The small bowel begins as the duodenum connected to the stomach and ends as the ileum. The large bowel begins at the ileocecal junction (this is where the small bowel joins to the large bowel) and continues until the anus.
Bowel obstruction is a result of a mechanical obstruction to the flow of bowel content which can occur either in the small or large bowel, each of which has a different manner in manifesting itself. Bowel obstruction is an acute medical condition and patients will often experience symptoms dependent at which level of the bowel the obstruction has occurred.
Bowel obstruction due to adhesions is seen in patients with a history of abdominal surgery and can occur in both open and laparoscopic surgery. However they are more common after open abdominal surgery.
There are two classifications of bowel obstruction:
- Small Bowel Obstruction
Patients typically present with colicky central abdominal pain (intermittent cramping sensation) that can last a few minutes at a time, vomiting which is an early feature of small bowel obstruction, and abdominal distention may also be seen.
- Large Bowel Obstruction
Patients typically present with lower abdominal pain that can last several minutes and is higher in intensity compared to small bowel obstruction. Constipation is an early feature but vomiting is not a predominate symptom that patients experience.
Investigations carried out to diagnose bowel obstruction:
A set of routine blood tests are performed together with a venous blood gas test. The routine blood test will provide information in terms of infection, electrolyte status and renal function. Whereas the venous blood gas test allows for a quick snap shot of a patient’s condition to see how unwell they are based on lactate levels which will help in triaging the urgency of investigations performed.

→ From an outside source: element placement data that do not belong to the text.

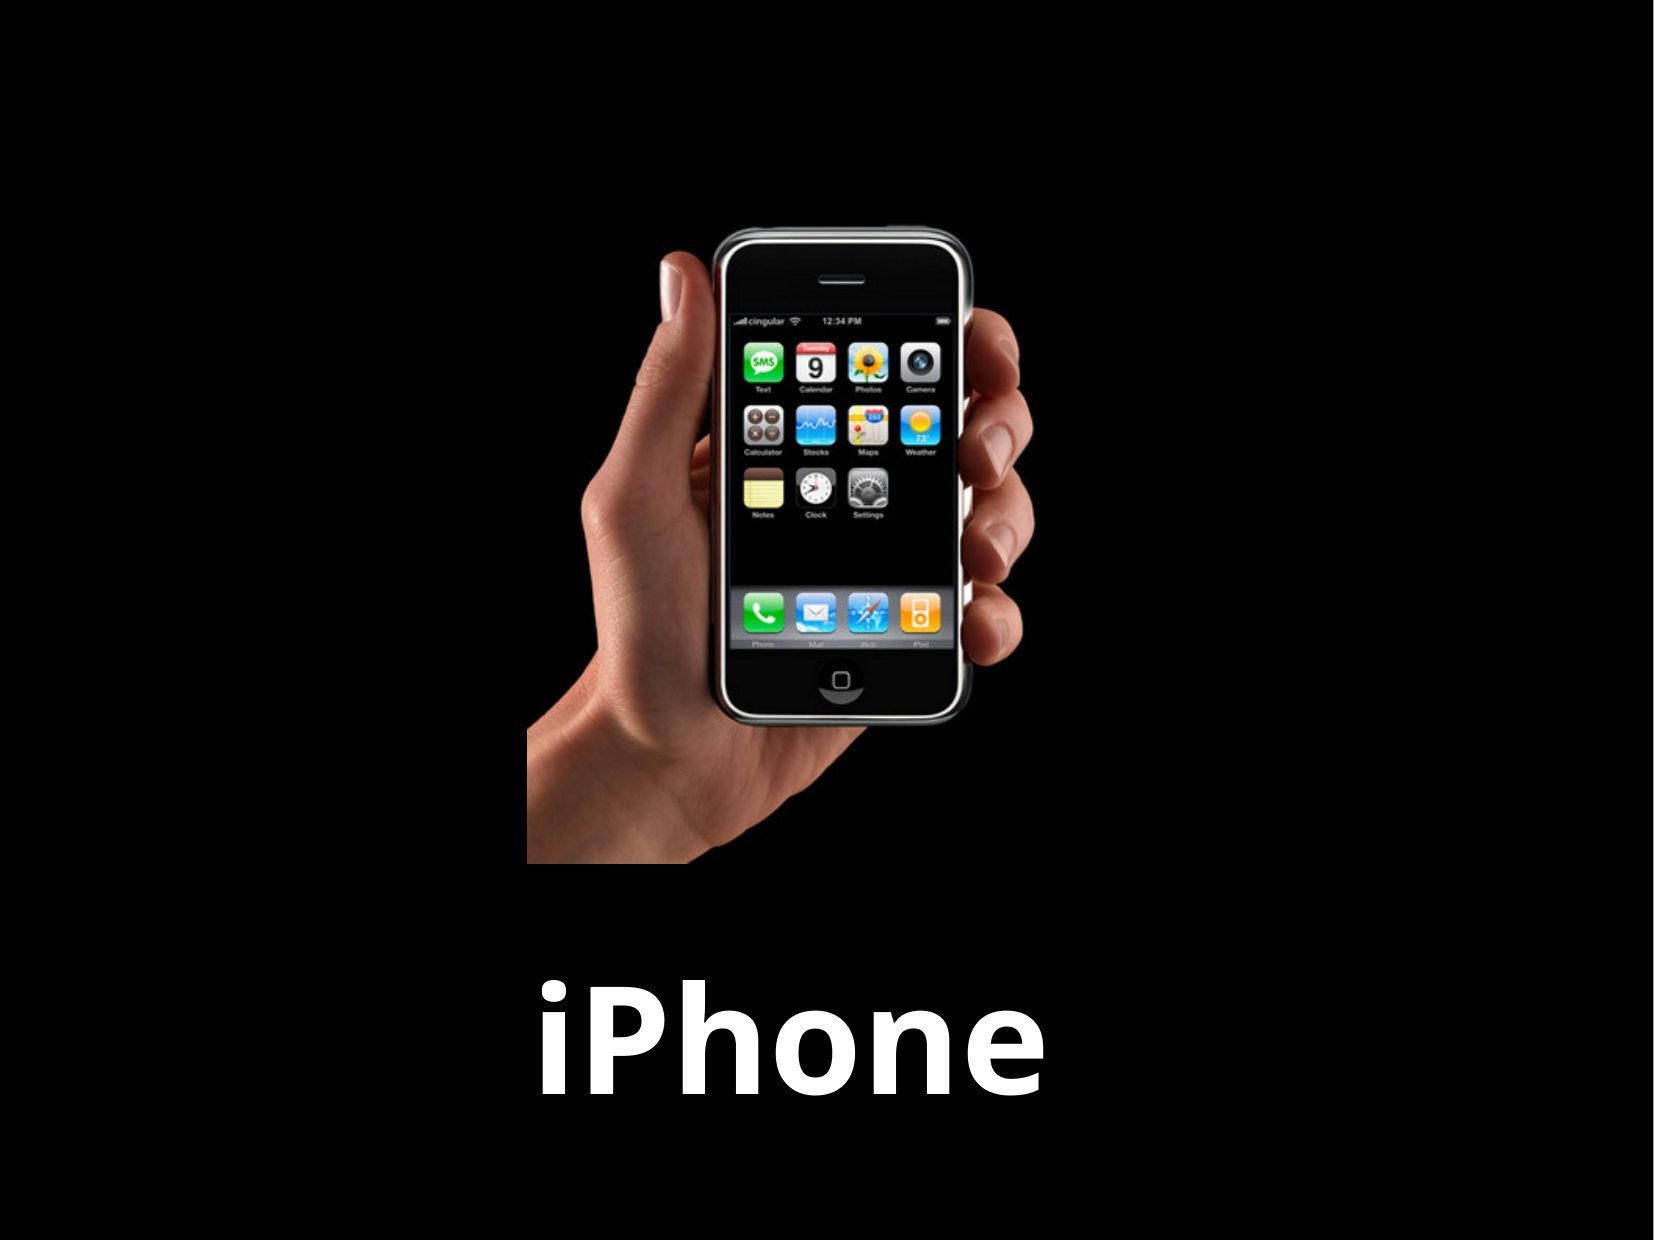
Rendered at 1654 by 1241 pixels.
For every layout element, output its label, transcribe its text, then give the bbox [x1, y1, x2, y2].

text_box iPhone [516, 927, 1137, 1134]
picture [527, 185, 1153, 864]
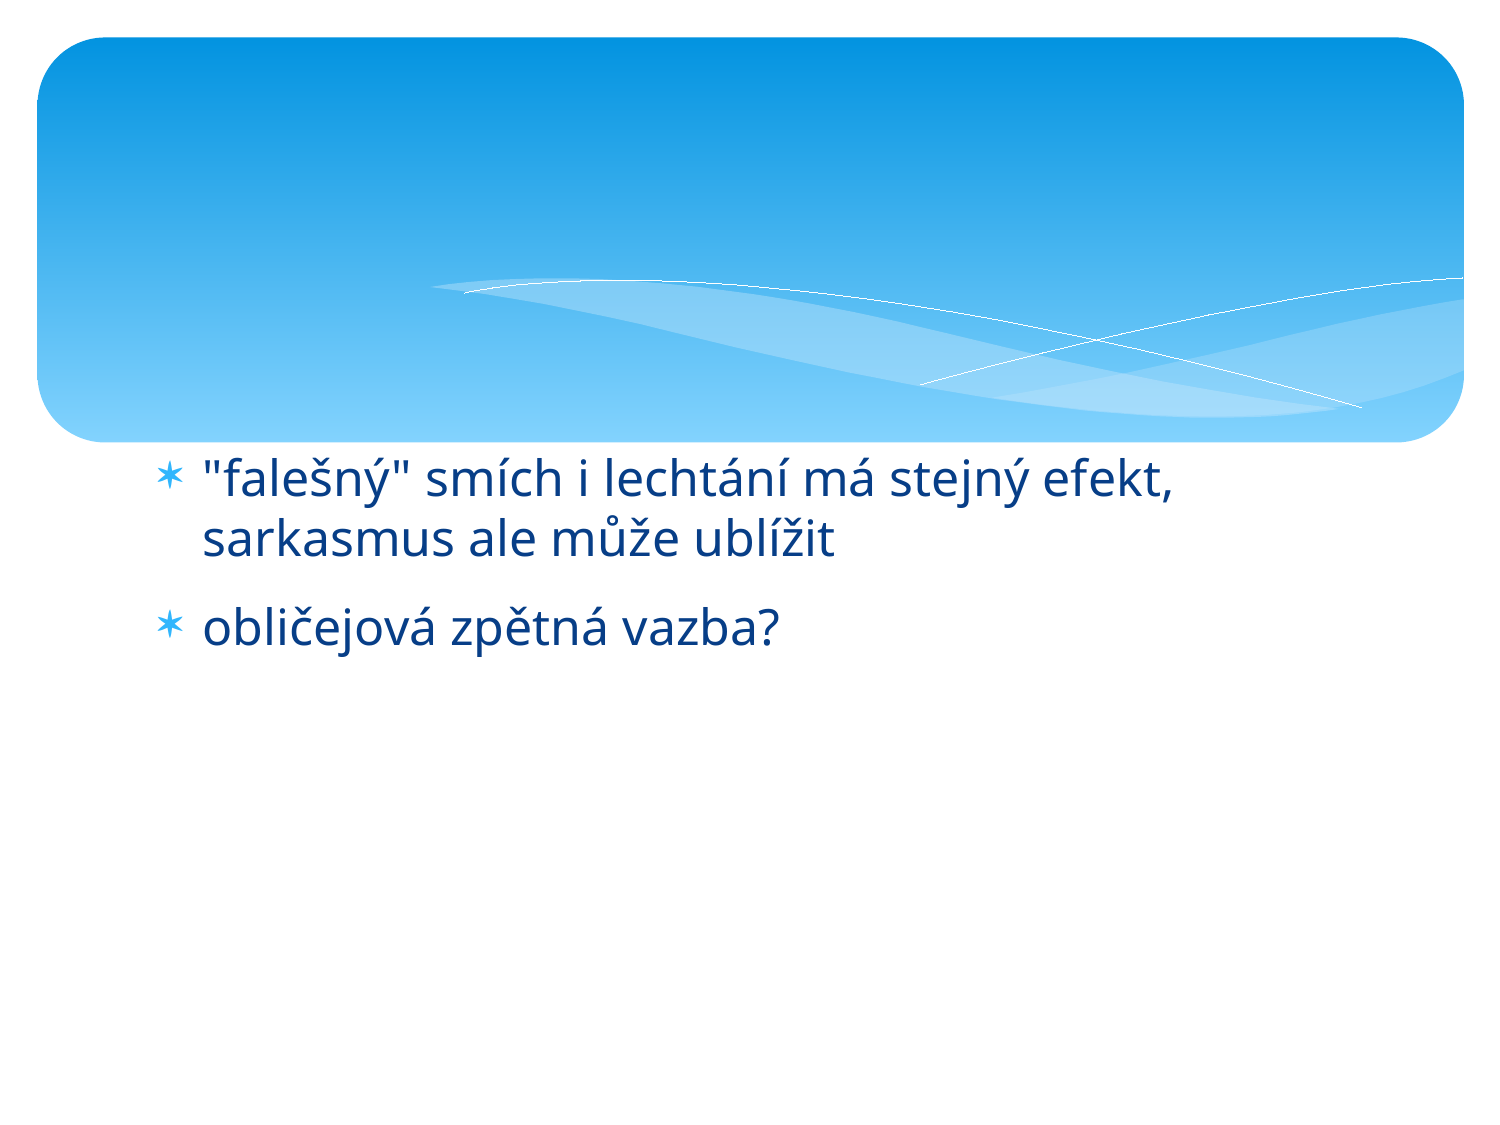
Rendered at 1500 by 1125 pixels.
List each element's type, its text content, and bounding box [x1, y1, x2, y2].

title [75, 55, 1425, 261]
list "falešný" smích i lechtání má stejný efekt, sarkasmus ale může ublížit obličejová zpětná vazba? [143, 438, 1359, 1005]
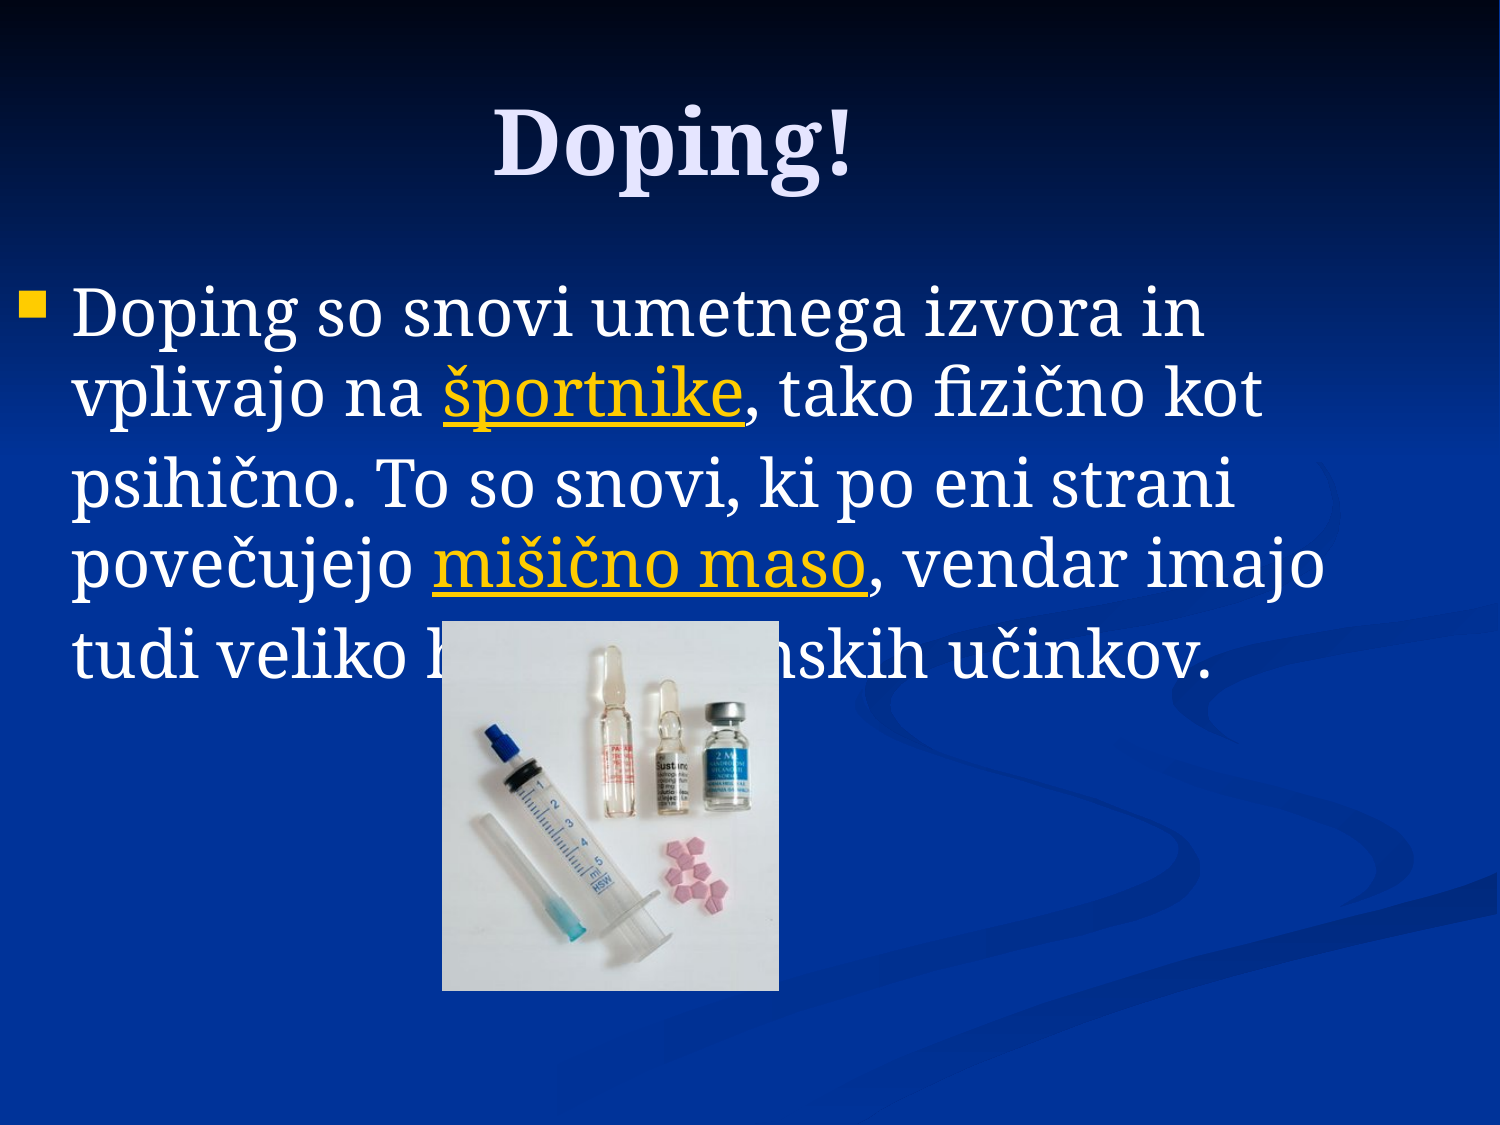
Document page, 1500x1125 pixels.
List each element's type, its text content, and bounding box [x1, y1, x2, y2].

picture [442, 621, 779, 991]
list Doping so snovi umetnega izvora in vplivajo na športnike, tako fizično kot psihično. To so snovi, ki po eni strani povečujejo mišično maso, vendar imajo tudi veliko hudih stranskih učinkov. [0, 262, 1350, 1005]
title Doping! [0, 45, 1350, 233]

As bowel obstruction can occur in both the small or large bowel, radiological imaging is performed to allow accurate diagnosis. The initial test is an abdominal x-ray which will highlight if this is a case of small or large bowel obstruction.
Following this a CT abdominal scan is performed which will allow better delineation of the obstruction, show any evidence of any abdominal masses, evidence of sepsis and perforation.
Management of bowel obstruction:
- Small Bowel:
This is commonly managed initially via a conservative approach. This will involve keeping the patient nil by mouth, provide intravenous fluid and insert a tube down the nose and into the stomach (nasogastric tube) to empty out its contents and allow decompression of the intestine. Blood tests are also carried out as bowel obstruction is associated with electrolyte imbalances which can be easily corrected. Analgesic (pain-relief) medication and antiemetics (which prevent vomiting) are given. However as there is a risk of sepsis and perforation, antibiotic cover is provided.
However if this fails to improve the obstruction then surgery may be used to relieve the obstruction. In an emergency setting where a patient is already septic or has evidence of bowel perforation surgery is carried out urgently in place of a conservative approach.
This is done either as a bowel resection via an open or laparoscopic approach and a temporary stoma (ileostomy) is created to allow healing of the inflamed bowel which will affect any attempt to directly connect the two ends.
- Large Bowel
Large bowel obstruction is more frequently a result of bowel masses and these may require an operation. However if the patient’s clinical status allows, investigations are performed to provide further details prior to proceeding with an operation.
However in some cases similar to small bowel obstruction patients can be septic or have evidence of perforation. Again in this setting a CT scan is performed which would provide an overview of the site of the obstruction and potential causes. Surgery is often performed via an open approach and the affected bowl is removed. If the cause is due to cancer then either a right or left hemicolectomy is performed. This involves the removal of either the right or left half of the bowel depending on where the cancer is located.